WHAT TO PRODUCE: Transcribe all the text in the data below word for word, line by line, in its original language.

PROVIDED DATA:
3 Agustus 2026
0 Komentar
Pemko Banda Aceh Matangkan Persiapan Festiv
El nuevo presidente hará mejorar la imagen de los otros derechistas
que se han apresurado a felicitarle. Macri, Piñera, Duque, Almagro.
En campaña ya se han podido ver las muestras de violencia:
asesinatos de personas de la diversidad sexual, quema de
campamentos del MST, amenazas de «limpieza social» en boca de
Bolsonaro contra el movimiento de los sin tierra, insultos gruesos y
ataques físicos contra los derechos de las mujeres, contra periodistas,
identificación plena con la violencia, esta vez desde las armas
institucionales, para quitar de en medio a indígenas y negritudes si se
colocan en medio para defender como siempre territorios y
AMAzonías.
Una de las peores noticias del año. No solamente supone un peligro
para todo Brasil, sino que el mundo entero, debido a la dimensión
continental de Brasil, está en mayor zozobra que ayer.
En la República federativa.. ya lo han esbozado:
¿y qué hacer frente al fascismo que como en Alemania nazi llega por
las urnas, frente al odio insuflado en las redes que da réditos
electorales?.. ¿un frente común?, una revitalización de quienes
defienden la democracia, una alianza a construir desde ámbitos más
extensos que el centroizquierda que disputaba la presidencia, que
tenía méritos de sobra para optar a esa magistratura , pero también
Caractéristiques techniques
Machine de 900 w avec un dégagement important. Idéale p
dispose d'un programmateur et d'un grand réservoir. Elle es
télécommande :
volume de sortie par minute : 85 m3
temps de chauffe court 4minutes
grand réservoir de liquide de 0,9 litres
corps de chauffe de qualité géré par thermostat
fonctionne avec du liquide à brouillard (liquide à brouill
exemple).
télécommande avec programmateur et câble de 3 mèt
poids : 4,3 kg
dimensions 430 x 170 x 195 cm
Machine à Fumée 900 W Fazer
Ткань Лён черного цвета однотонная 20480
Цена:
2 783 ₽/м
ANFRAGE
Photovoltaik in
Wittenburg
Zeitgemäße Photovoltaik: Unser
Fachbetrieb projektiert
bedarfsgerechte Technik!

EXERCISE ANSWER:
3 Agustus 2026
0 Komentar
Pemko Banda Aceh Matangkan Persiapan Festiv
El nuevo presidente hará mejorar la imagen de los otros derechistas
que se han apresurado a felicitarle. Macri, Piñera, Duque, Almagro.
En campaña ya se han podido ver las muestras de violencia:
asesinatos de personas de la diversidad sexual, quema de
campamentos del MST, amenazas de «limpieza social» en boca de
Bolsonaro contra el movimiento de los sin tierra, insultos gruesos y
ataques físicos contra los derechos de las mujeres, contra periodistas,
identificación plena con la violencia, esta vez desde las armas
institucionales, para quitar de en medio a indígenas y negritudes si se
colocan en medio para defender como siempre territorios y
AMAzonías.
Una de las peores noticias del año. No solamente supone un peligro
para todo Brasil, sino que el mundo entero, debido a la dimensión
continental de Brasil, está en mayor zozobra que ayer.
En la República federativa.. ya lo han esbozado:
¿y qué hacer frente al fascismo que como en Alemania nazi llega por
las urnas, frente al odio insuflado en las redes que da réditos
electorales?.. ¿un frente común?, una revitalización de quienes
defienden la democracia, una alianza a construir desde ámbitos más
extensos que el centroizquierda que disputaba la presidencia, que
tenía méritos de sobra para optar a esa magistratura , pero también
Caractéristiques techniques
Machine de 900 w avec un dégagement important. Idéale p
dispose d'un programmateur et d'un grand réservoir. Elle es
télécommande :
volume de sortie par minute : 85 m3
temps de chauffe court 4minutes
grand réservoir de liquide de 0,9 litres
corps de chauffe de qualité géré par thermostat
fonctionne avec du liquide à brouillard (liquide à brouill
exemple).
télécommande avec programmateur et câble de 3 mèt
poids : 4,3 kg
dimensions 430 x 170 x 195 cm
Machine à Fumée 900 W Fazer
Ткань Лён черного цвета однотонная 20480
Цена:
2 783 ₽/м
ANFRAGE
Photovoltaik in
Wittenburg
Zeitgemäße Photovoltaik: Unser
Fachbetrieb projektiert
bedarfsgerechte Technik!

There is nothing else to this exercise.